Given text:
== Segment start ==

Team photograph: the GAFCON delegates pose in Nairobi

Team photograph: the GAFCON delegates pose in Nairobi

THE Anglican Communion needs a new structure for the future rather than, as at present, one "for the power of some middle-aged English clergyman based in London with very little hair", the Archbishop of Canterbury said in Kenya on Sunday, on the eve of GAFCON II.

Archbishop Welby was speaking at All Saints' Cathedral, Nairobi, during a 24-hour visit to the city. He delivered the sermon twice during the morning.

"I have thought and said for a long time that there is a need for new structures in the Anglican Communion," he told the congregation. "The issues that divide us are, at one level, simple; but they are also, at another level, very complicated. Among many things, they tell us that we need a new way of being together as the Communion. A way that reflects the 21st century and not the old colonial pattern."

These new structures would be found through "discernment and wisdom and, above all, prayer and searching the scriptures", he suggested. "Those who lead the Communion must have, at the heart of any structures we build, worship and mission and witness and evangelism as their aims and passion."

The Archbishop acknowledged that there were "many divisions within the Church today". As an example of favoritism within the Church, he spoke of the failure of the Church of England in the 1960s to welcome immigrants from the Caribbean. The churches set up by those immigrants were now "the strongest in the country. . . The Church of England lost the new life that they brought, and that God was trying to offer us through them."

Differences within the Church would "always exist", he said, but that the way in which these were presently handled threatened to undermine evangelism. One of the worst moments of his ordained life had occurred on a Sunday when he opened a newspaper to see the headline: "How these Christians hate one another". The Church had "seldom obeyed the teaching of scripture on disagreement".

There was an emphasis on scripture in the Archbishop's sermon. He twice praised the congregation for having completed a "Bible-reading marathon" - reading it in its entirety during the past two weeks. There was a reference, too, to the East African revival, when the Bible had spoken "like fire and flame to the people". The Bible was "the essential thing without which the Church simply drifts apart, and drifts away from God".

== Segment end ==

[Page images and extracted text]
== Segment start ==

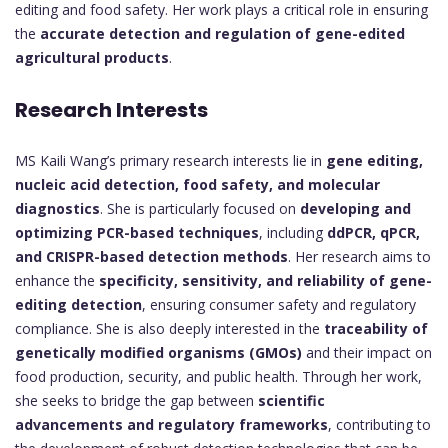
editing and food safety. Her work plays a critical role in ensuring
the
accurate detection and regulation of gene-edited
agricultural products
.
Research Interests
MS Kaili Wang’s primary research interests lie in
gene editing,
nucleic acid detection, food safety, and molecular
diagnostics
. She is particularly focused on
developing and
optimizing PCR-based techniques
, including
ddPCR, qPCR,
and CRISPR-based detection methods
. Her research aims to
enhance the
specificity, sensitivity, and reliability of gene-
editing detection
, ensuring consumer safety and regulatory
compliance. She is also deeply interested in the
traceability of
genetically modified organisms (GMOs)
and their impact on
food production, security, and public health. Through her work,
she seeks to bridge the gap between
scientific
advancements and regulatory frameworks
, contributing to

== Segment end ==

What to do:
[1] According to the report on Archbishop Welby's Nairobi sermon, in which cathedral did he preach?
[2] Set down the passage from the report on Archbishop Welby's Nairobi sermon that begins at the words "Archbishop Welby was" and stops after "during the morning.", copying it word for word.
The records have no role in this work.

Answers by task:
[1] All Saints' Cathedral, Nairobi.

[2]
Archbishop Welby was speaking at All Saints' Cathedral, Nairobi, during a 24-hour visit to the city. He delivered the sermon twice during the morning.